ALT-Aware Mapping

The GRCh38 human reference contains many more alternate haplotypes, or ALT contigs, than previous versions of the reference. Generally, including ALT contigs for complex regions in the mapping reference improves mapping and variant calling specificity. Otherwise, reads that match an ALT contig but score poorly against the corresponding location in the primary assembly can be misaligned. However, when many reads align equally well to an ALT contig and to the corresponding position in the primary assembly, mapping without special treatment degrades variant calling sensitivity.DRAGEN ALT-aware mapping eliminates the sensitivity degradation issue while maintaining specificity improvements from ALT contigs.

ALT-aware mapping requires hash tables that are built with ALT liftover alignments specified. For more information, see ALT-Aware Hash Tables. If a hash table built with liftover alignments is provided, DRAGEN automatically runs with ALT-aware mapping. To disable ALT-Aware mapping with a liftover reference, set the --alt-aware option to false.

If ALT contigs are detected in an hg19 or GRCh38 reference, DRAGEN requires ALT-Aware hash tables. To disable this requirement in DRAGEN, set the --ht-alt-aware-validate option to false.

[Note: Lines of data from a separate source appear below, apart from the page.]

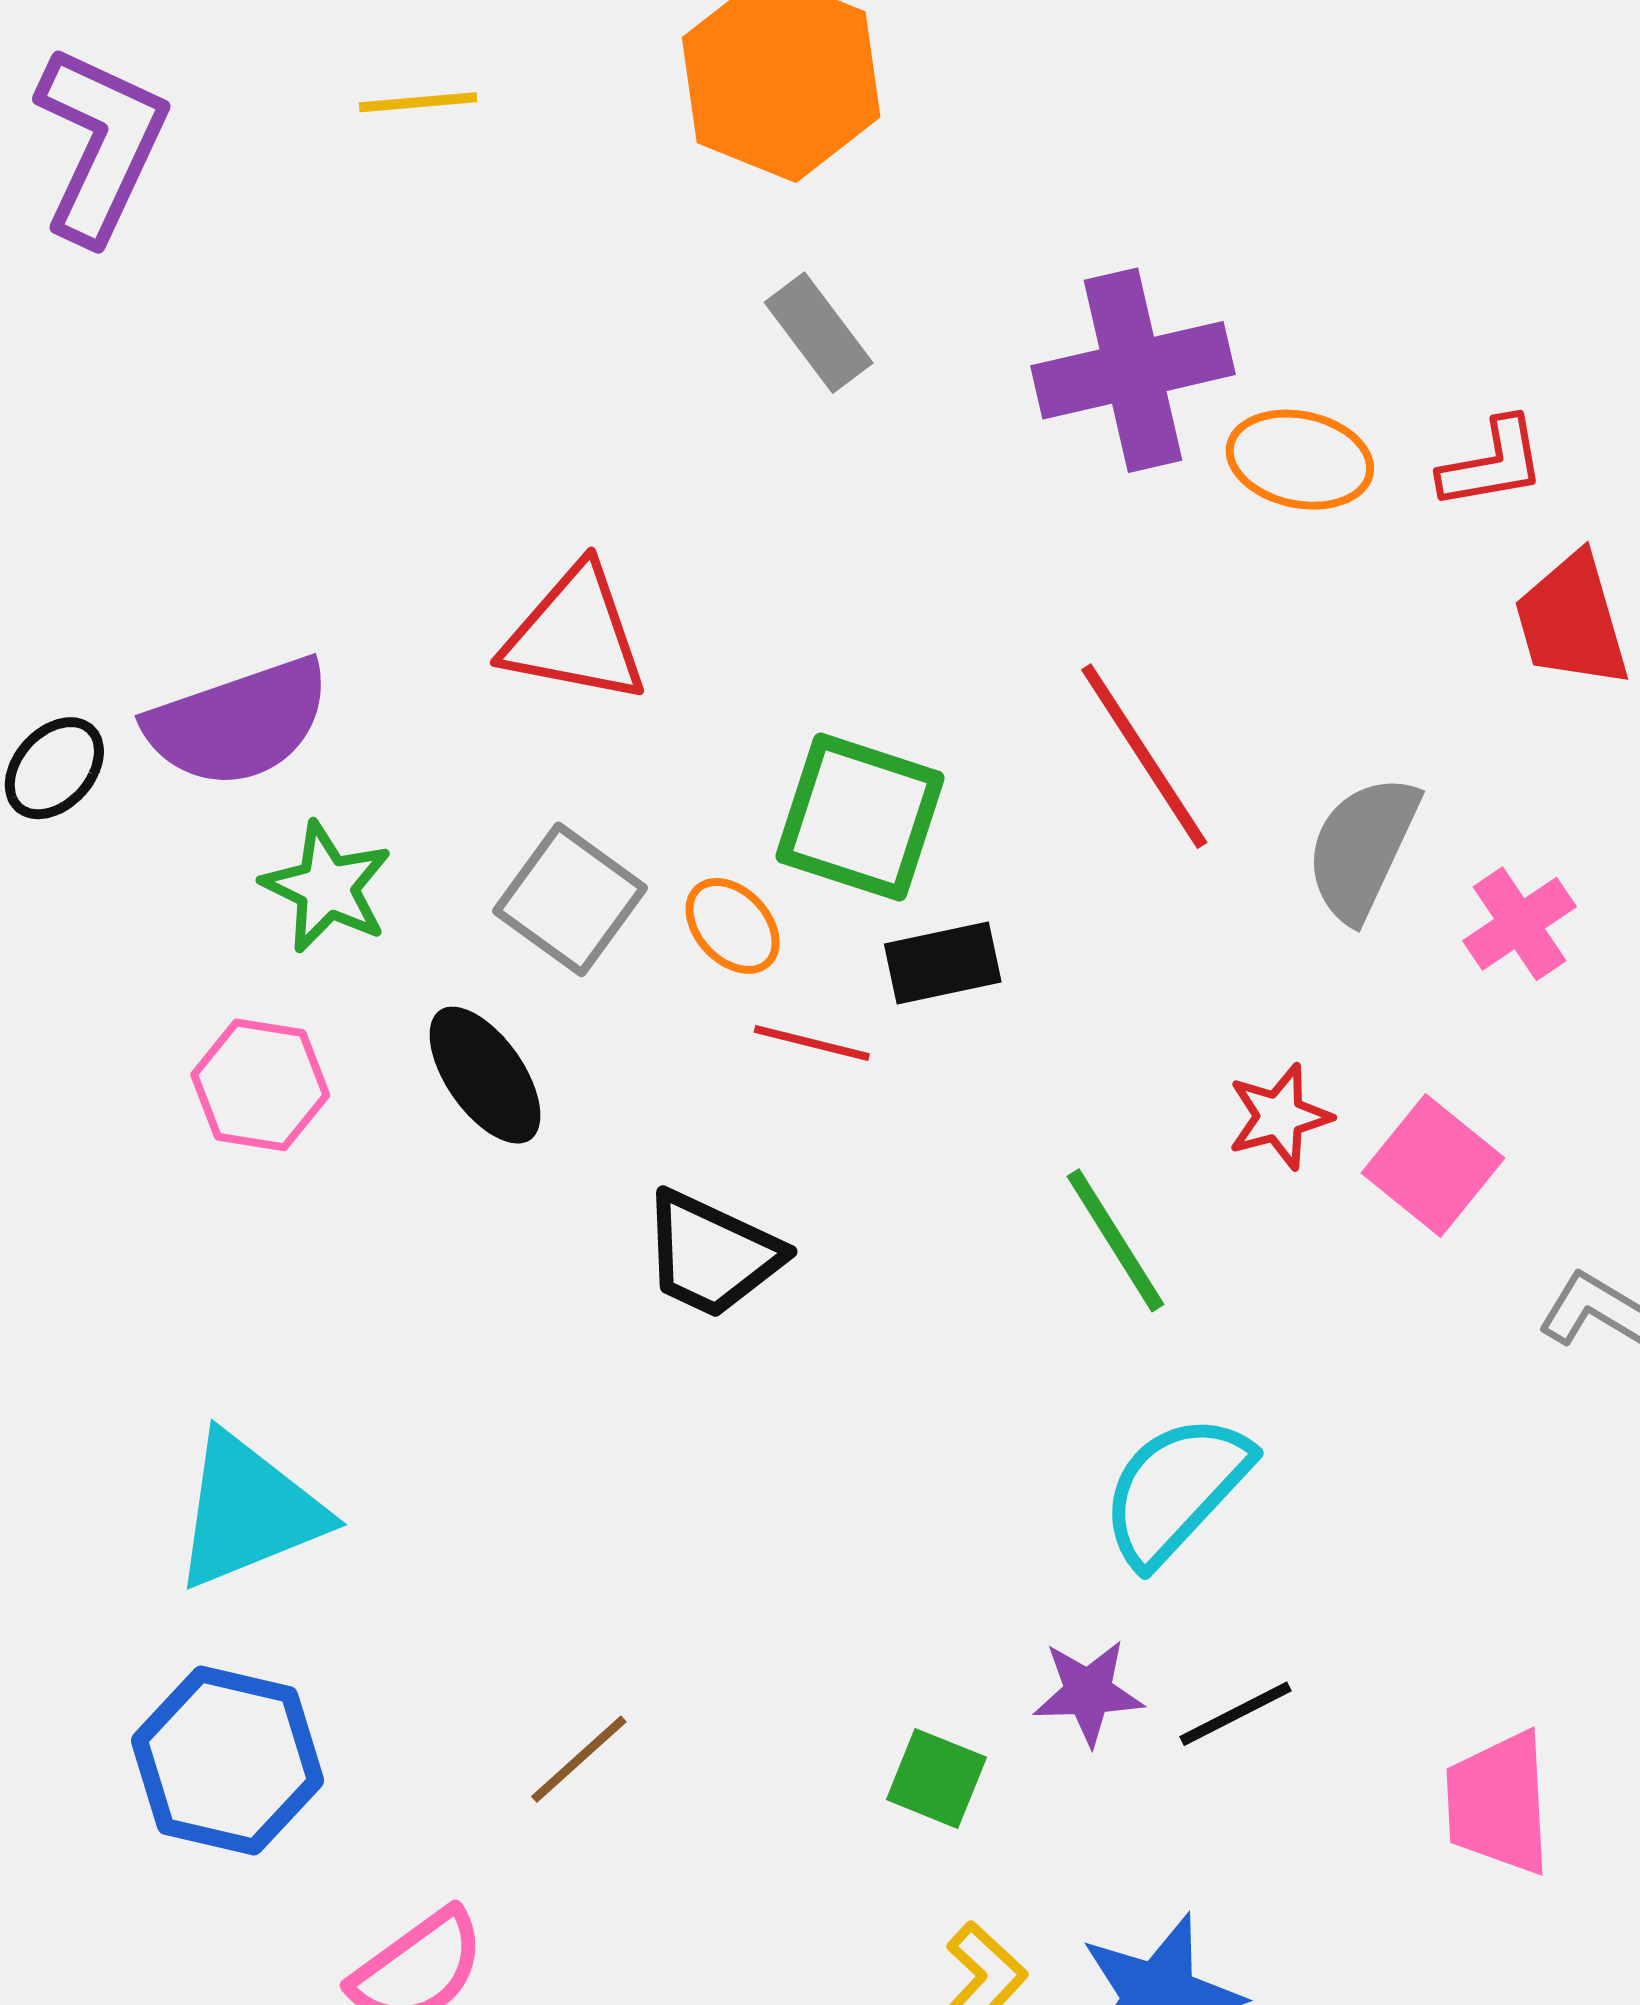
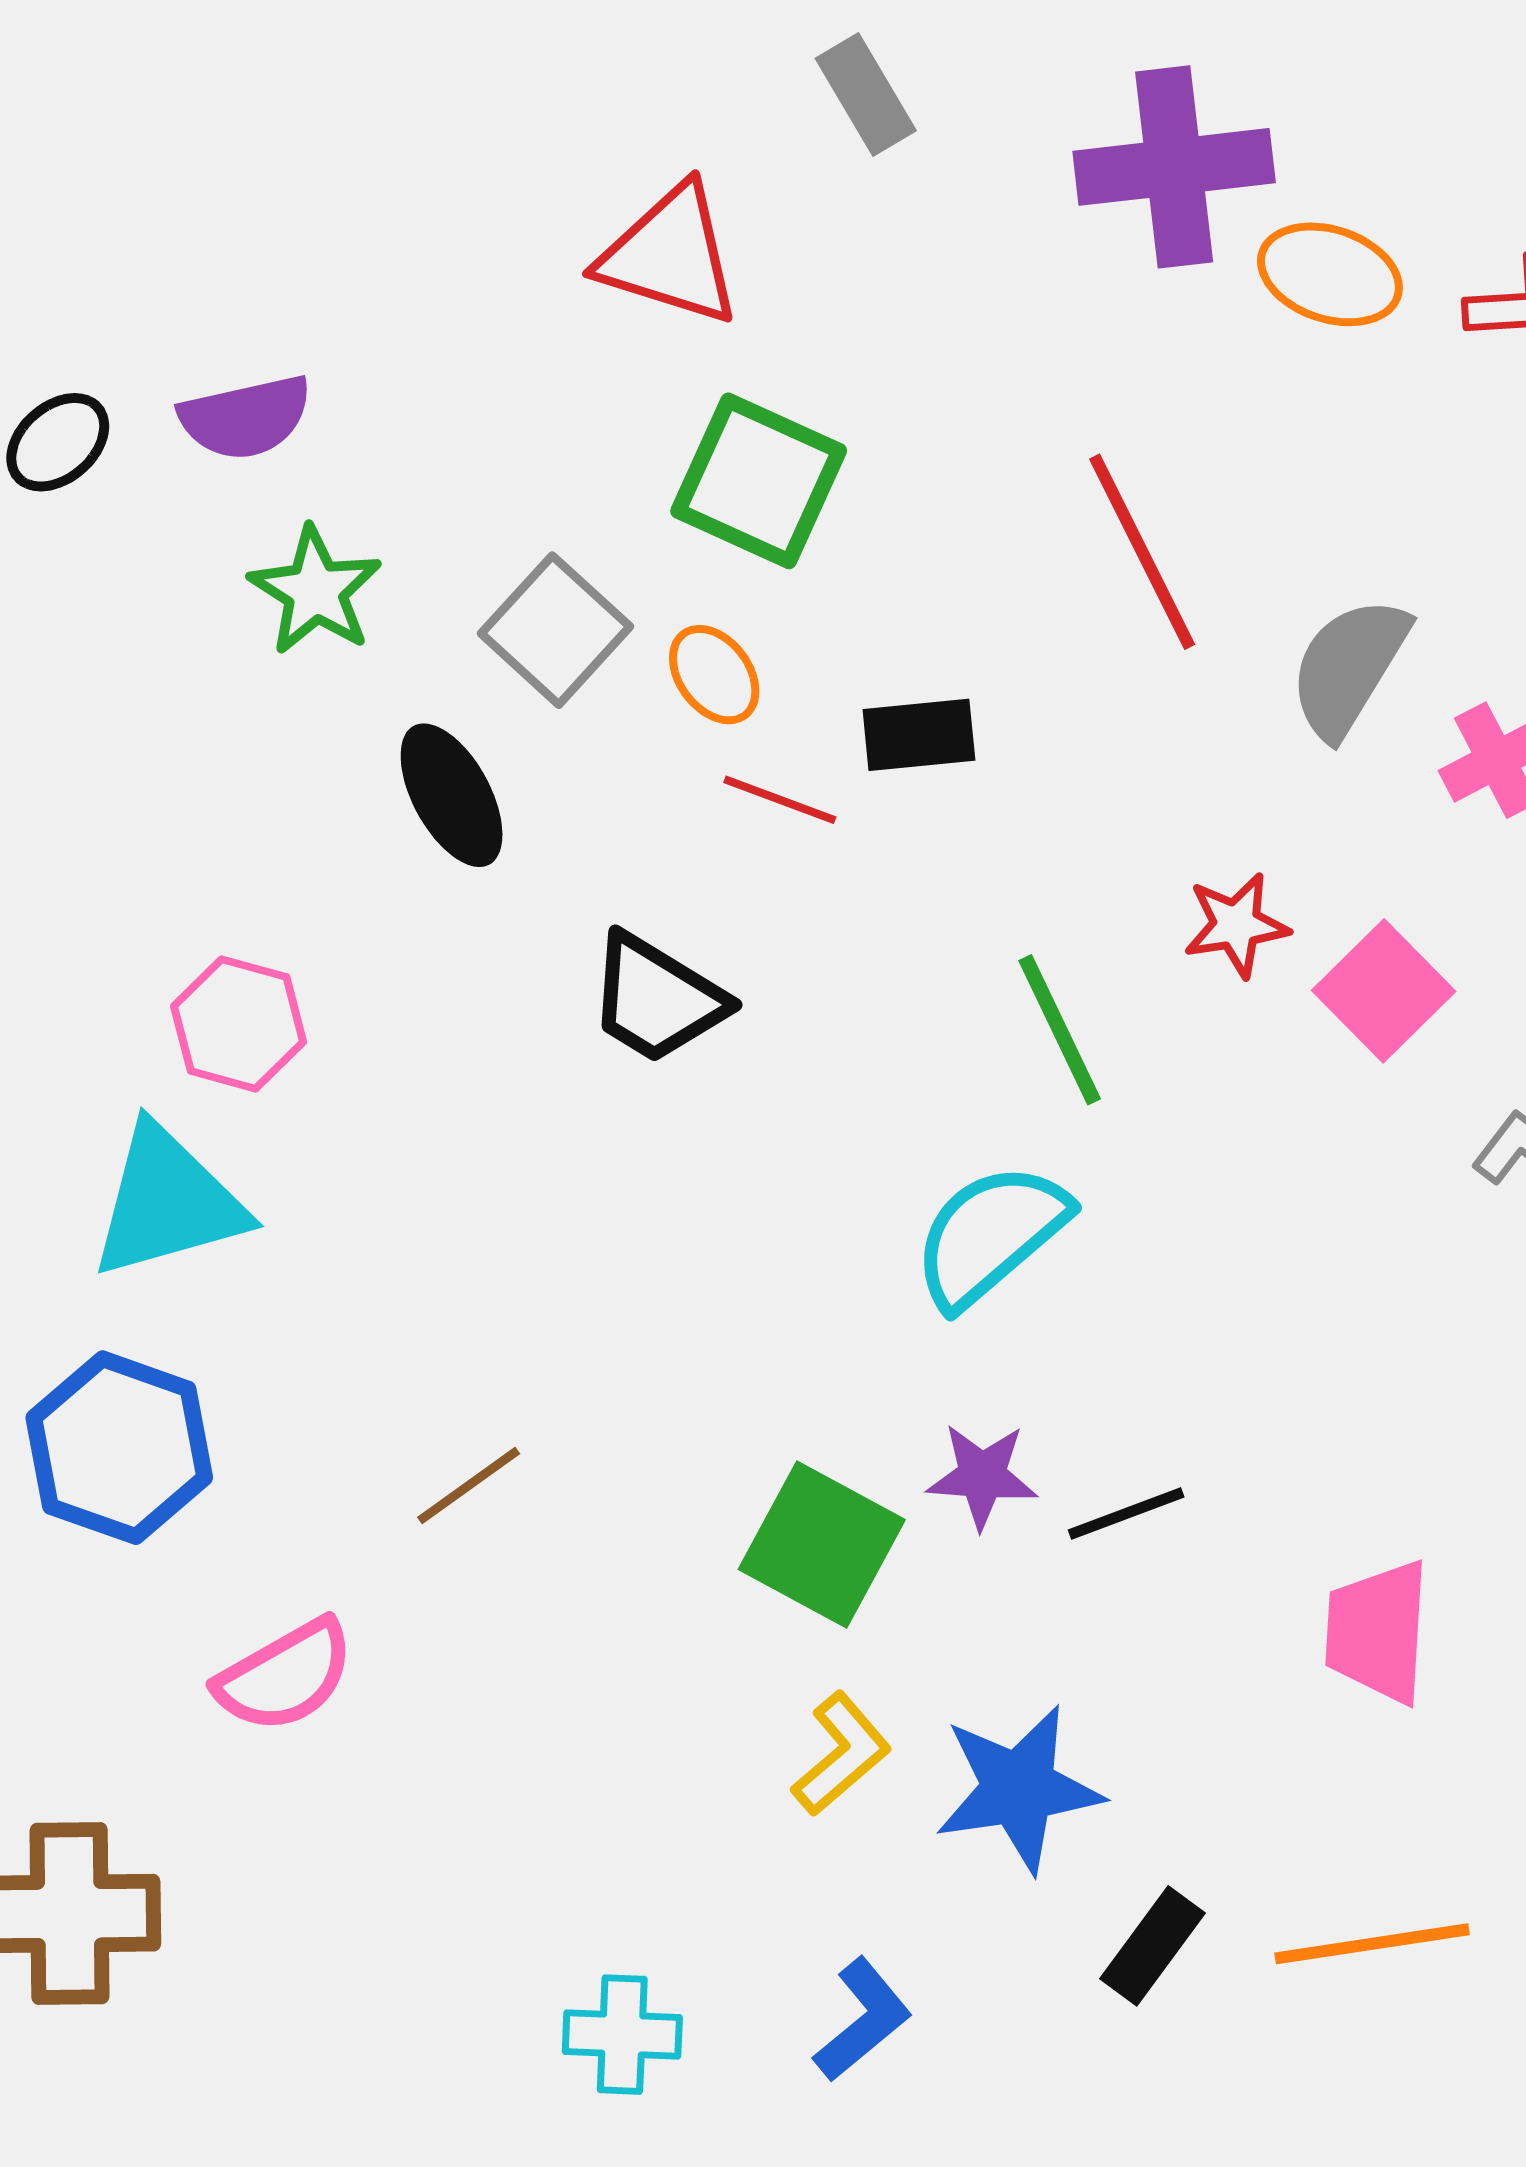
red triangle: (575, 635) -> (670, 255), moved
purple semicircle: (238, 723) -> (246, 417), size x0.7
green square: (860, 817) -> (759, 481), moved
pink hexagon: (260, 1085) -> (239, 1024), moved
cyan semicircle: (1176, 1490) -> (990, 1235), moved
green square: (936, 1778) -> (822, 1544), size x1.6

When ALT-aware mapping is enabled, the DRAGEN mapper and aligner are aware of the liftover relationship between ALT contig positions and corresponding primary assembly positions. DRAGEN uses seed matches within ALT contigs to obtain corresponding primary assembly alignments, even if the latter score poorly. Liftover groups are formed, each containing a primary assembly alignment candidate and zero or more ALT alignment candidates that lift to the same location. Each liftover group is scored according to its best-matching alignments, taking properly paired alignments into account. The highest-scoring liftover group provides its primary assembly representative as the primary output alignment, with MAPQ calculated based on the score difference to the second-best liftover group. Emitting primary alignments within the primary assembly maintains normal aligned coverage and facilitates variant calling there. If the --Aligner.en-alt-hap-aln option is set to 1 and --Aligner.supp-aligns is greater than 0, then corresponding alternate haplotype alignments can also be output and flagged as supplementary alignments.

The following is a comparison of alternative approaches for dealing with alternate haplotypes.

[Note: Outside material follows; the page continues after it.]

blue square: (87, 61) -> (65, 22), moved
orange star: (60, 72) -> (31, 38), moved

Mapping without ALT contigs in the reference:
Reads matching ALT contigs can misalign and result in a false-positive variant call.
Poor mapping and variant calling sensitivity where reads matching an ALT contig differ greatly from the primary assembly.
Mapping with ALT contigs but no ALT awareness:
Reads matching ALT contigs do not misalign and related false-positive variant calls are prevented.
Low or zero aligned coverage in primary assembly regions covered by alternate haplotypes, because some reads are mapping to ALT contigs.
Low or zero MAPQ in regions covered by alternate haplotypes, where they are similar or identical to the primary assembly.
Variant calling sensitivity is reduced throughout regions covered by alternate haplotypes.
Mapping with ALT contigs and alt awareness:
Reads matching ALT contigs do not misalign and related false-positive variant calls are prevented.
Normal aligned coverage in regions covered by alternate haplotypes, because primary alignments are mapping to the primary assembly.
Normal MAPQs are assigned because alignment candidates within a liftover group are not considered in competition.
Good mapping and variant calling sensitivity where reads matching an ALT contig differ greatly from the primary assembly.